130.000 MieterdatenWie ein Kölner Student die Sicherheitslücke der LEG fand
- Die Geschichte ist fast zu unglaublich, um wahr zu sein: Ein Kölner Informatikstudent hat gravierende Sicherheitslücken beim landesweit größten Immobilien-Unternehmen LEG entdeckt.
- Nur durch Zufall stieß der Mieter der LEG darauf, wie leicht er Zugriff auf alle 130.000 Daten von Mietern haben könnte.
- Als er die LEG auf das Problem hinwies, zeigte diese ihn kurzerhand an – wegen „krimineller Energie”.
- Hier erklärt David Kurz, wie er die Sicherheitslücke aufdecken konnte und wie es ihm mit der Strafanzeige geht.
Köln/Düsseldorf – David Kurz ist 25 Jahre alt, Informatik-Masterstudent und bald nicht mehr Mieter der Wohnungsgesellschaft LEG. Der Kölner, der an der Technischen Hochschule studiert, hat rund 700 Daten aus dem Mieterportal der LEG, einem der landesweit größten Immobilienunternehmen, geöffnet – mit einem simplen Trick hätte er Zugriff auf rund 130.000 Mietverhältnisse haben können.
Von Anschrift und Wohnungsgröße bis Nebenkostenabrechnung und Guthaben. Er nutzte diese Daten nicht missbräuchlich, sondern veröffentlichte auf seiner Internetseite einen Bericht, in dem er auf die Sicherheitsprobleme der Wohnungsbaugesellschaft hinwies. Die LEG hat daraufhin Strafanzeige gegen ihn gestellt.

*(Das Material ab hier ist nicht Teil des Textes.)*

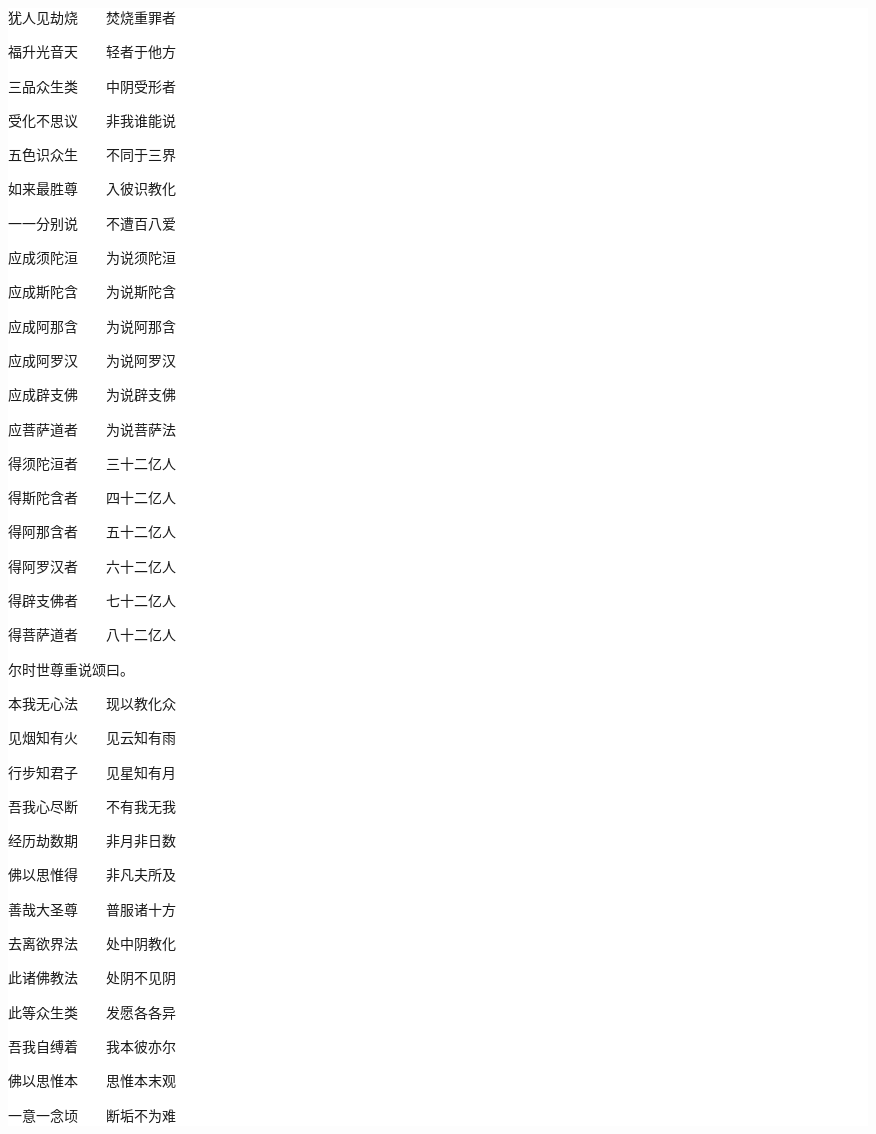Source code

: 犹人见劫烧　　焚烧重罪者  

福升光音天　　轻者于他方  

三品众生类　　中阴受形者  

受化不思议　　非我谁能说  

五色识众生　　不同于三界  

如来最胜尊　　入彼识教化  

一一分别说　　不遭百八爱  

应成须陀洹　　为说须陀洹  

应成斯陀含　　为说斯陀含  

应成阿那含　　为说阿那含  

应成阿罗汉　　为说阿罗汉  

应成辟支佛　　为说辟支佛  

应菩萨道者　　为说菩萨法  

得须陀洹者　　三十二亿人  

得斯陀含者　　四十二亿人  

得阿那含者　　五十二亿人  

得阿罗汉者　　六十二亿人  

得辟支佛者　　七十二亿人  

得菩萨道者　　八十二亿人  

尔时世尊重说颂曰。  

本我无心法　　现以教化众  

见烟知有火　　见云知有雨  

行步知君子　　见星知有月  

吾我心尽断　　不有我无我  

经历劫数期　　非月非日数  

佛以思惟得　　非凡夫所及  

善哉大圣尊　　普服诸十方  

去离欲界法　　处中阴教化  

此诸佛教法　　处阴不见阴  

此等众生类　　发愿各各异  

吾我自缚着　　我本彼亦尔  

佛以思惟本　　思惟本末观  

一意一念顷　　断垢不为难  
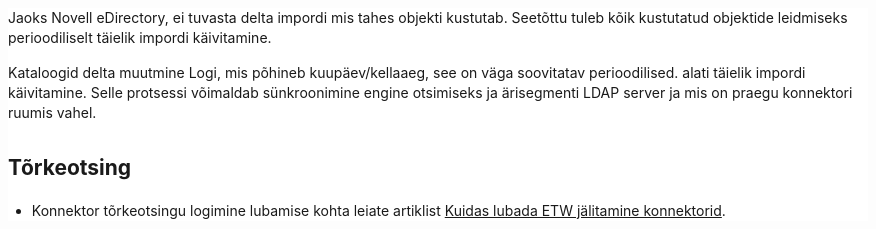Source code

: Jaoks Novell eDirectory, ei tuvasta delta impordi mis tahes objekti kustutab. Seetõttu tuleb kõik kustutatud objektide leidmiseks perioodiliselt täielik impordi käivitamine.

Kataloogid delta muutmine Logi, mis põhineb kuupäev/kellaaeg, see on väga soovitatav perioodilised. alati täielik impordi käivitamine. Selle protsessi võimaldab sünkroonimine engine otsimiseks ja ärisegmenti LDAP server ja mis on praegu konnektori ruumis vahel.

## <a name="troubleshooting"></a>Tõrkeotsing

-   Konnektor tõrkeotsingu logimine lubamise kohta leiate artiklist [Kuidas lubada ETW jälitamine konnektorid](http://go.microsoft.com/fwlink/?LinkId=335731).
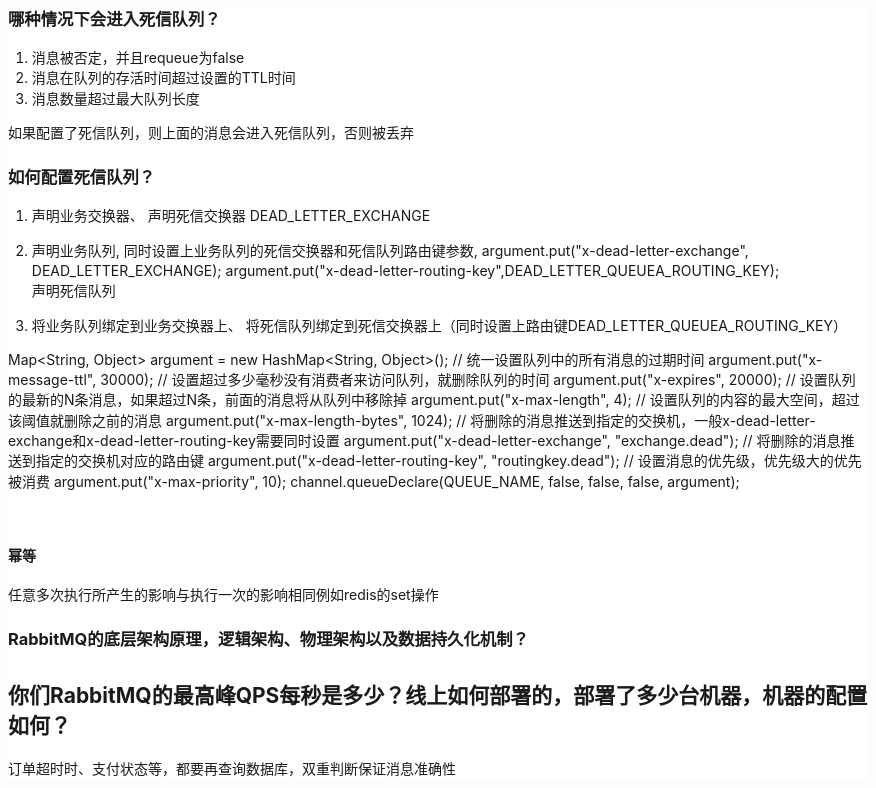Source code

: ### 哪种情况下会进入死信队列？
1. 消息被否定，并且requeue为false
2. 消息在队列的存活时间超过设置的TTL时间
3. 消息数量超过最大队列长度

如果配置了死信队列，则上面的消息会进入死信队列，否则被丢弃

### 如何配置死信队列？

1.  声明业务交换器、
	声明死信交换器 DEAD_LETTER_EXCHANGE
	
2. 	声明业务队列, 同时设置上业务队列的死信交换器和死信队列路由键参数, argument.put("x-dead-letter-exchange", DEAD_LETTER_EXCHANGE); argument.put("x-dead-letter-routing-key",DEAD_LETTER_QUEUEA_ROUTING_KEY);                                                      
	声明死信队列
	
3. 	将业务队列绑定到业务交换器上、
	将死信队列绑定到死信交换器上（同时设置上路由键DEAD_LETTER_QUEUEA_ROUTING_KEY）

	

Map<String, Object> argument = new HashMap<String, Object>(); 
// 统一设置队列中的所有消息的过期时间 
argument.put("x-message-ttl", 30000); 
// 设置超过多少毫秒没有消费者来访问队列，就删除队列的时间 
argument.put("x-expires", 20000); 
// 设置队列的最新的N条消息，如果超过N条，前面的消息将从队列中移除掉 
argument.put("x-max-length", 4); 
// 设置队列的内容的最大空间，超过该阈值就删除之前的消息
argument.put("x-max-length-bytes", 1024); 
// 将删除的消息推送到指定的交换机，一般x-dead-letter-exchange和x-dead-letter-routing-key需要同时设置
argument.put("x-dead-letter-exchange", "exchange.dead"); 
// 将删除的消息推送到指定的交换机对应的路由键 
argument.put("x-dead-letter-routing-key", "routingkey.dead"); 
// 设置消息的优先级，优先级大的优先被消费 
argument.put("x-max-priority", 10); 
channel.queueDeclare(QUEUE_NAME, false, false, false, argument); 


​	
#### 幂等
任意多次执行所产生的影响与执行一次的影响相同例如redis的set操作



### RabbitMQ的底层架构原理，逻辑架构、物理架构以及数据持久化机制？



## 你们RabbitMQ的最高峰QPS每秒是多少？线上如何部署的，部署了多少台机器，机器的配置如何？





订单超时时、支付状态等，都要再查询数据库，双重判断保证消息准确性























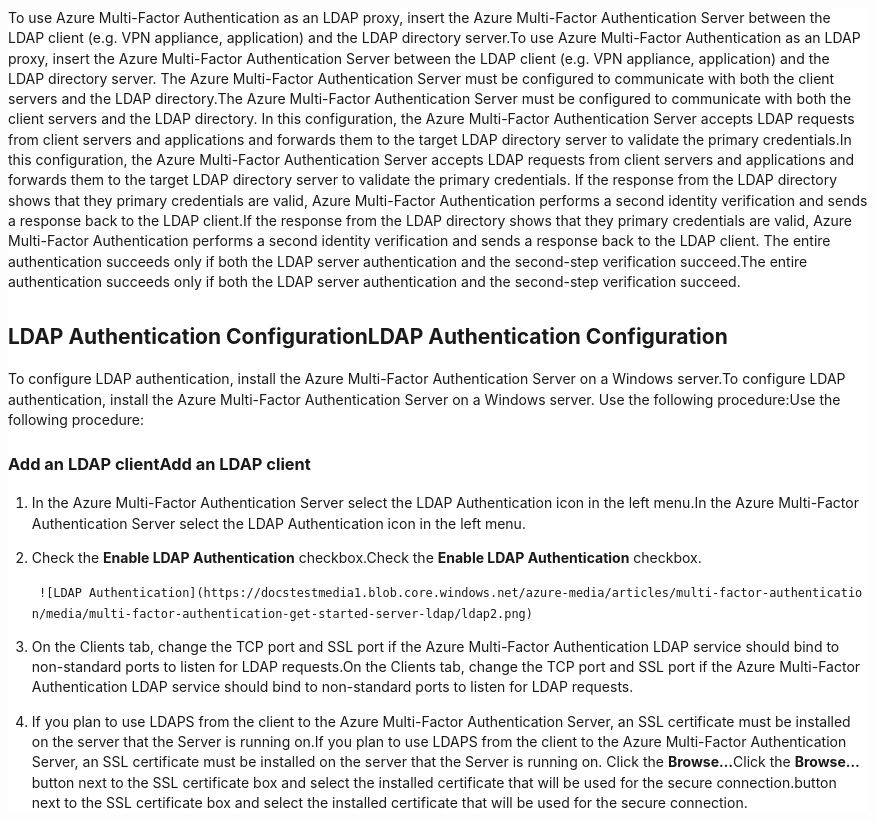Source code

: <span data-ttu-id="e278d-108">To use Azure Multi-Factor Authentication as an LDAP proxy, insert the Azure Multi-Factor Authentication Server between the LDAP client (e.g. VPN appliance, application) and the LDAP directory server.</span><span class="sxs-lookup"><span data-stu-id="e278d-108">To use Azure Multi-Factor Authentication as an LDAP proxy, insert the Azure Multi-Factor Authentication Server between the LDAP client (e.g. VPN appliance, application) and the LDAP directory server.</span></span> <span data-ttu-id="e278d-109">The Azure Multi-Factor Authentication Server must be configured to communicate with both the client servers and the LDAP directory.</span><span class="sxs-lookup"><span data-stu-id="e278d-109">The Azure Multi-Factor Authentication Server must be configured to communicate with both the client servers and the LDAP directory.</span></span> <span data-ttu-id="e278d-110">In this configuration, the Azure Multi-Factor Authentication Server accepts LDAP requests from client servers and applications and forwards them to the target LDAP directory server to validate the primary credentials.</span><span class="sxs-lookup"><span data-stu-id="e278d-110">In this configuration, the Azure Multi-Factor Authentication Server accepts LDAP requests from client servers and applications and forwards them to the target LDAP directory server to validate the primary credentials.</span></span> <span data-ttu-id="e278d-111">If the response from the LDAP directory shows that they primary credentials are valid, Azure Multi-Factor Authentication performs a second identity verification and sends a response back to the LDAP client.</span><span class="sxs-lookup"><span data-stu-id="e278d-111">If the response from the LDAP directory shows that they primary credentials are valid, Azure Multi-Factor Authentication performs a second identity verification and sends a response back to the LDAP client.</span></span> <span data-ttu-id="e278d-112">The entire authentication succeeds only if both the LDAP server authentication and the second-step verification succeed.</span><span class="sxs-lookup"><span data-stu-id="e278d-112">The entire authentication succeeds only if both the LDAP server authentication and the second-step verification succeed.</span></span>

## <a name="ldap-authentication-configuration"></a><span data-ttu-id="e278d-113">LDAP Authentication Configuration</span><span class="sxs-lookup"><span data-stu-id="e278d-113">LDAP Authentication Configuration</span></span>
<span data-ttu-id="e278d-114">To configure LDAP authentication, install the Azure Multi-Factor Authentication Server on a Windows server.</span><span class="sxs-lookup"><span data-stu-id="e278d-114">To configure LDAP authentication, install the Azure Multi-Factor Authentication Server on a Windows server.</span></span> <span data-ttu-id="e278d-115">Use the following procedure:</span><span class="sxs-lookup"><span data-stu-id="e278d-115">Use the following procedure:</span></span>

### <a name="add-an-ldap-client"></a><span data-ttu-id="e278d-116">Add an LDAP client</span><span class="sxs-lookup"><span data-stu-id="e278d-116">Add an LDAP client</span></span>

1. <span data-ttu-id="e278d-117">In the Azure Multi-Factor Authentication Server select the LDAP Authentication icon in the left menu.</span><span class="sxs-lookup"><span data-stu-id="e278d-117">In the Azure Multi-Factor Authentication Server select the LDAP Authentication icon in the left menu.</span></span>
2. <span data-ttu-id="e278d-118">Check the **Enable LDAP Authentication** checkbox.</span><span class="sxs-lookup"><span data-stu-id="e278d-118">Check the **Enable LDAP Authentication** checkbox.</span></span>

        ![LDAP Authentication](https://docstestmedia1.blob.core.windows.net/azure-media/articles/multi-factor-authentication/media/multi-factor-authentication-get-started-server-ldap/ldap2.png)

3. <span data-ttu-id="e278d-119">On the Clients tab, change the TCP port and SSL port if the Azure Multi-Factor Authentication LDAP service should bind to non-standard ports to listen for LDAP requests.</span><span class="sxs-lookup"><span data-stu-id="e278d-119">On the Clients tab, change the TCP port and SSL port if the Azure Multi-Factor Authentication LDAP service should bind to non-standard ports to listen for LDAP requests.</span></span>
4. <span data-ttu-id="e278d-120">If you plan to use LDAPS from the client to the Azure Multi-Factor Authentication Server, an SSL certificate must be installed on the server that the Server is running on.</span><span class="sxs-lookup"><span data-stu-id="e278d-120">If you plan to use LDAPS from the client to the Azure Multi-Factor Authentication Server, an SSL certificate must be installed on the server that the Server is running on.</span></span> <span data-ttu-id="e278d-121">Click the **Browse…**</span><span class="sxs-lookup"><span data-stu-id="e278d-121">Click the **Browse…**</span></span> <span data-ttu-id="e278d-122">button next to the SSL certificate box and select the installed certificate that will be used for the secure connection.</span><span class="sxs-lookup"><span data-stu-id="e278d-122">button next to the SSL certificate box and select the installed certificate that will be used for the secure connection.</span></span>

Sie sieht in dem Eingriff keine Sicherheitshilfe, sondern „kriminelle Energie“, wie es in einer Mitteilung heißt.
Im Gespräch mit dem „Kölner Stadt-Anzeiger“ erklärt Kurz seine Aktion und sein Unverständnis gegenüber der LEG: „Ich habe am 1. Juli meine Wohnung bei der LEG persönlich gekündigt“, erzählt Kurz von den Anfängen, „am Tag darauf wollte ich online nachsehen, ob meine Kündigung auch eingegangen ist.“ Der Informatikstudent bemerkte, dass in der Adresszeile der Internetseite auch seine eigene Vertragsnummer angegeben war. „Das kam mir sehr komisch vor“, so Kurz, „zum Test habe ich eine Ziffer in der Adresszeile geändert. Und schon hatte ich Zugriff auf die gesamten Mietdaten einer komplett fremden Person.“ Das Sicherheitssystem war geknackt, weil es nie eins gab.
„Wenn man die richtige Vertragsnummer erraten hat, hätte man Zugriff auf alle 130.000 Mietverhältnisse haben können“, beschreibt Kurz die Ausmaße seiner Entdeckung. Er sammelte rund 700 Daten, etwa 0,5 Prozent des gesamten Bestandes und wandte sich an die Landesbeauftragte für Datenschutz und Informationsfreiheit (LDI) in Düsseldorf. Diese sorgt für Sicherheit in Unternehmen und schützt Daten von Bürgerinnen und Bürgern.
Das könnte Sie auch interessieren:
Diesen Vorgang bestätigt auch die LEG. Der Kontakt zur Datenschutzbeauftragten des Wohnunternehmens habe aber laut LEG viel zu spät stattgefunden. „Somit hat er uns die Möglichkeit verwehrt, den potenziellen Angriffspunkt schnellstmöglich zu schließen“, heißt es in einer Mitteilung. Deshalb die Strafanzeige gegen Kurz.
Für Kurz ein rechtlich unverständlicher Vorgang: „Das ist wie im Mittelalter. Der Überbringer der schlechten Nachricht wird geköpft.“ Er habe nie ein Interesse am Datenmissbrauch gehabt. „Ich wollte vor allem, dass meine eigenen Daten, die ja ebenfalls in dem ungesicherten Portal hinterlegt waren, sicher sind. Außerdem wollte ich auch die anderen Mieter informieren“, sagt er. Der LEG wirft er vor, ihn in ein schlechtes Licht zu rücken, um von eigenen Sicherheitsversäumnissen abzulenken.
Mieterportal abgeschaltet
Um die Sicherheitslücke zu schließen, schaltete die LEG in der Folge das Mieterportal für einige Zeit ab. Mittlerweile sollen die Probleme beseitigt sein, das Portal ist wieder online. Für Kurz wird die Geschichte jedoch weitergehen. Die LEG beharrt darauf, dass seine Aktion ein unrechtmäßiger Eingriff in ihr System gewesen sei. Der Student sagt: „Ich wollte nur sichere Daten und meine Semesterferien genießen.“ Ab September wohnt er in einer neuen Wohnung. Nicht mehr bei der LEG.